Requirement:
Copy everything in the listing below word for word, apart from any images.
##### Given material
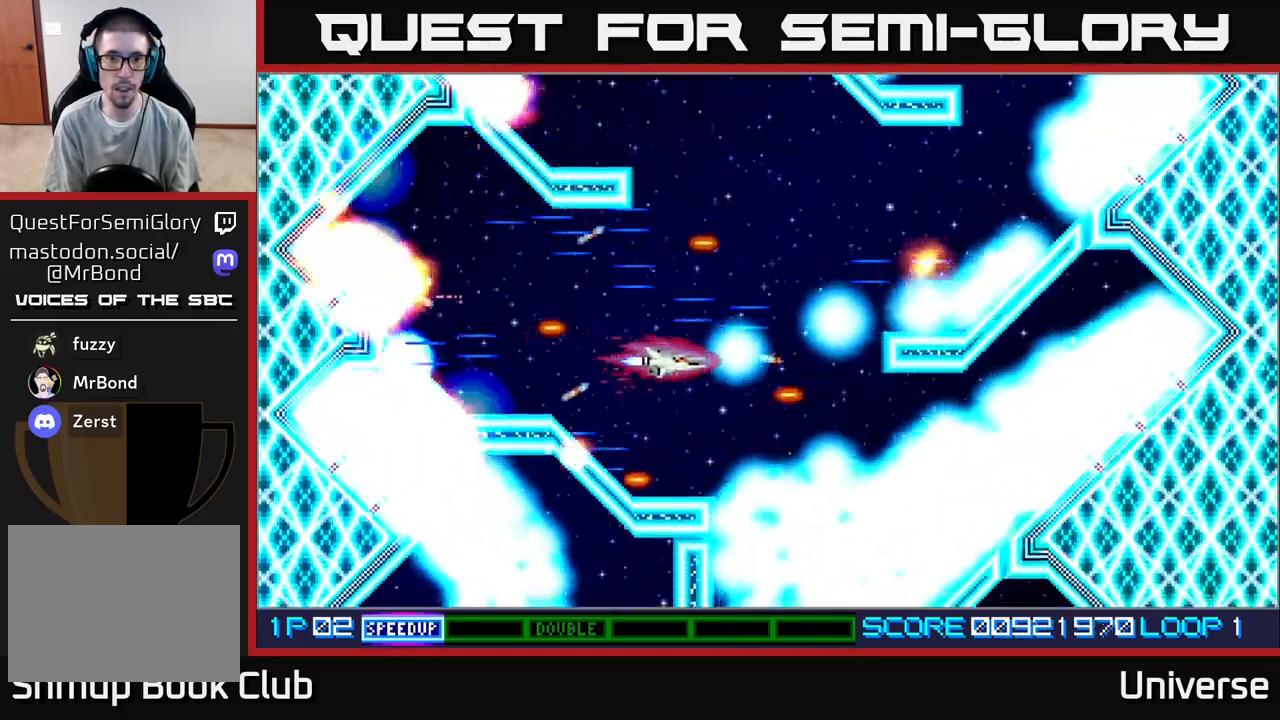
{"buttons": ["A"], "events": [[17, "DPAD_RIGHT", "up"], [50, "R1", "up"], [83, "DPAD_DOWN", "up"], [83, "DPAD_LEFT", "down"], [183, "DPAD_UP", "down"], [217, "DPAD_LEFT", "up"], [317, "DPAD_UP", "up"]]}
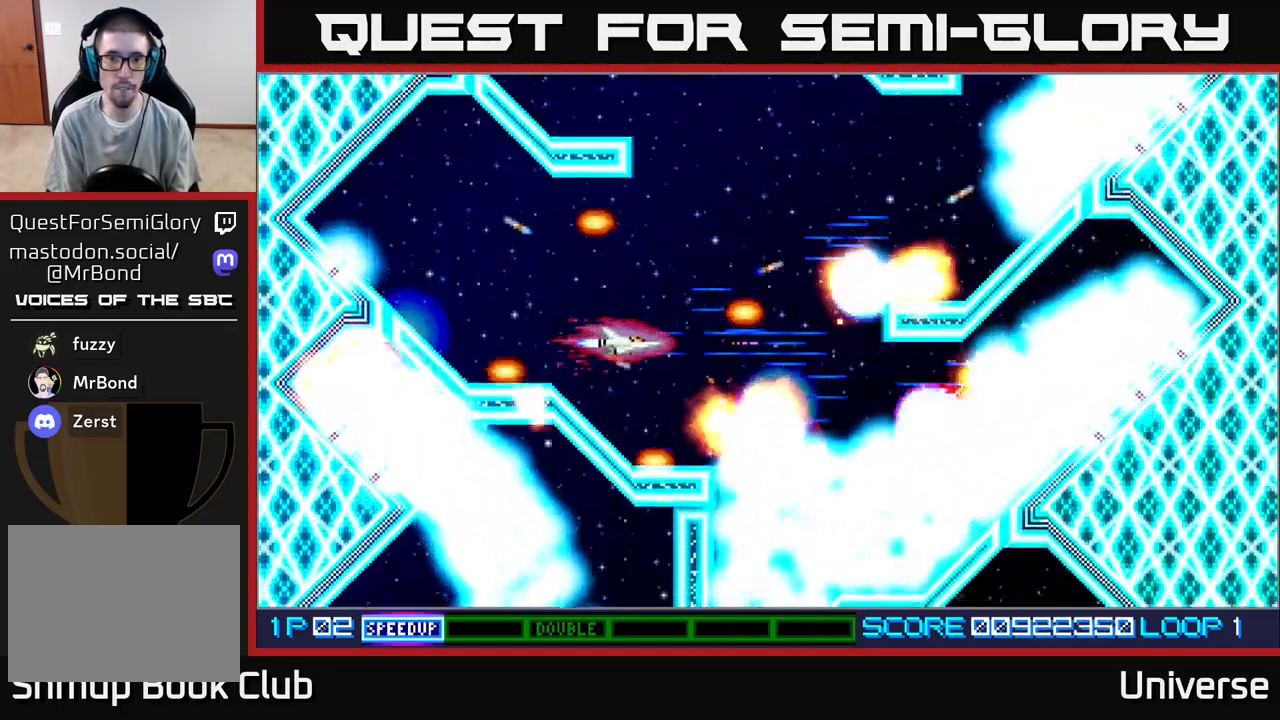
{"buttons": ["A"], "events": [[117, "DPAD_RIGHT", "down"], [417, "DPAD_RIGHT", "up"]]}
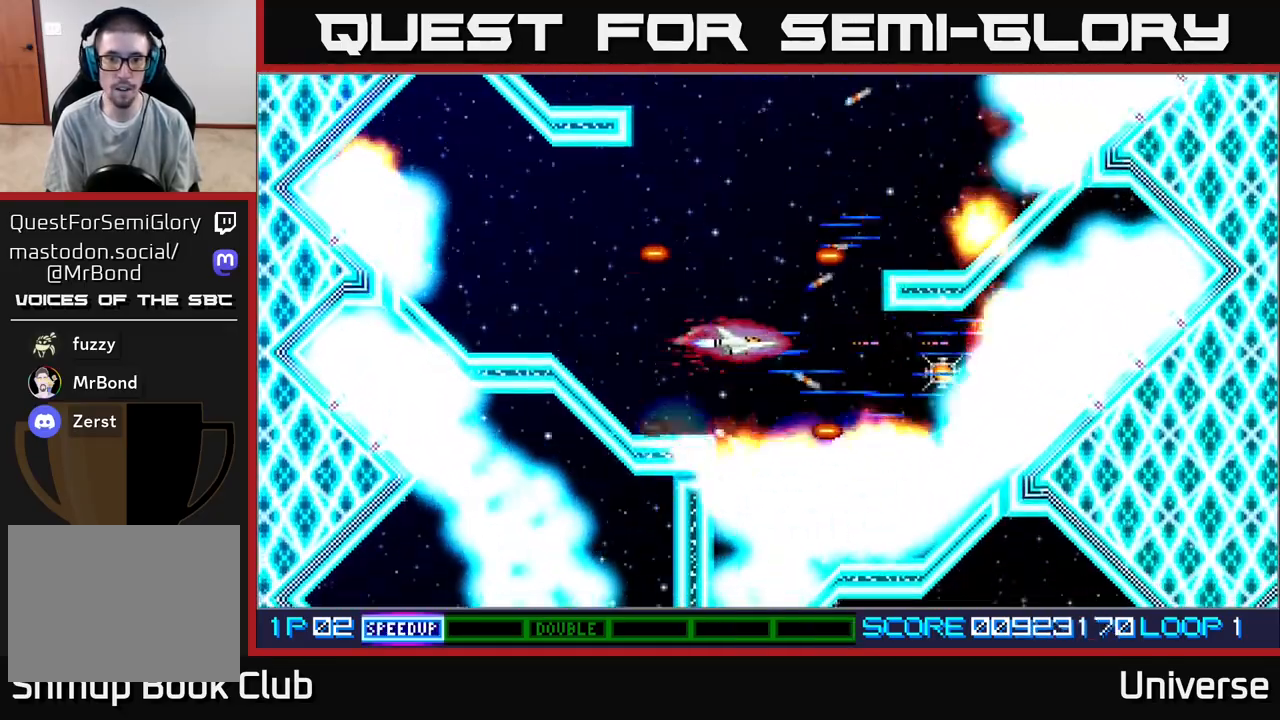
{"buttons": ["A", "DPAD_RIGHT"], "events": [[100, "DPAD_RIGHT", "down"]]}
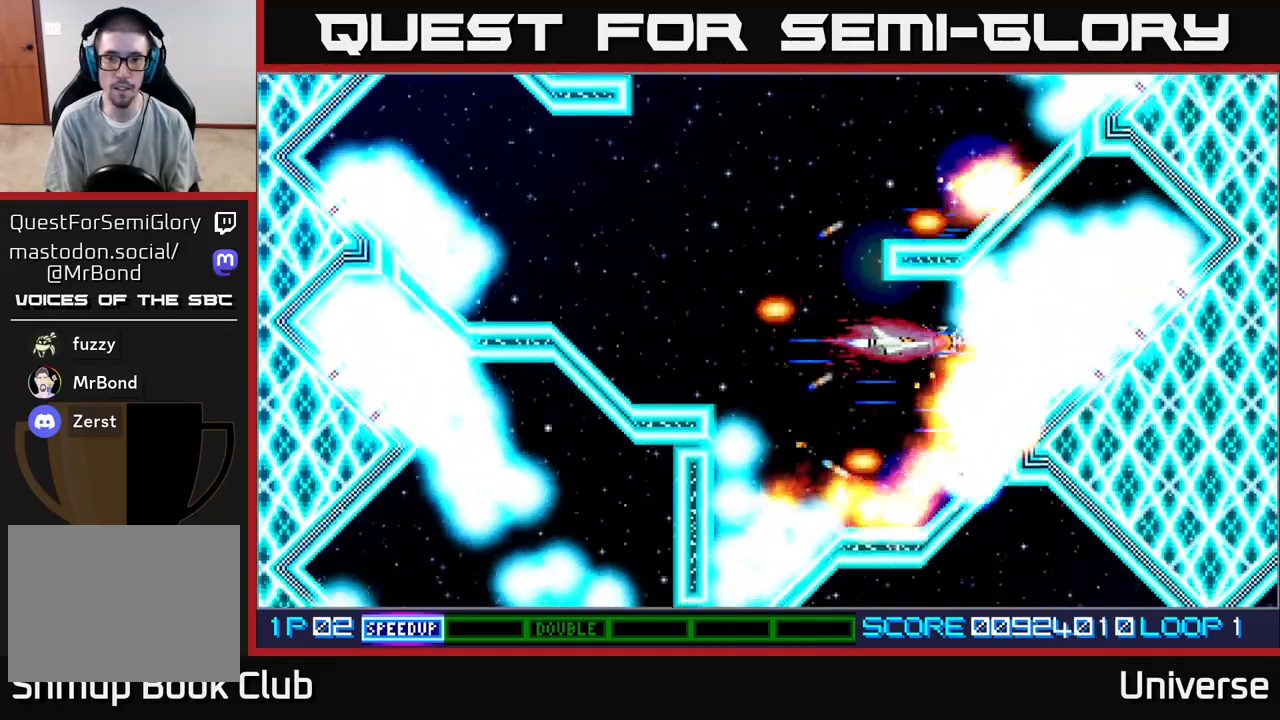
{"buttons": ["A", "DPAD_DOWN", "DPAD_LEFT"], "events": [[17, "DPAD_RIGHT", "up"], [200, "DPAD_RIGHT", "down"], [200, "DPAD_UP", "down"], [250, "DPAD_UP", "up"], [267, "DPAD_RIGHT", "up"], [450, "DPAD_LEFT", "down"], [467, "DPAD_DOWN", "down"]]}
##########
Your solution:
{"buttons": ["A"], "events": [[17, "DPAD_RIGHT", "up"], [50, "R1", "up"], [83, "DPAD_DOWN", "up"], [83, "DPAD_LEFT", "down"], [183, "DPAD_UP", "down"], [217, "DPAD_LEFT", "up"], [317, "DPAD_UP", "up"]]}
{"buttons": ["A"], "events": [[117, "DPAD_RIGHT", "down"], [417, "DPAD_RIGHT", "up"]]}
{"buttons": ["A", "DPAD_RIGHT"], "events": [[100, "DPAD_RIGHT", "down"]]}
{"buttons": ["A", "DPAD_DOWN", "DPAD_LEFT"], "events": [[17, "DPAD_RIGHT", "up"], [200, "DPAD_RIGHT", "down"], [200, "DPAD_UP", "down"], [250, "DPAD_UP", "up"], [267, "DPAD_RIGHT", "up"], [450, "DPAD_LEFT", "down"], [467, "DPAD_DOWN", "down"]]}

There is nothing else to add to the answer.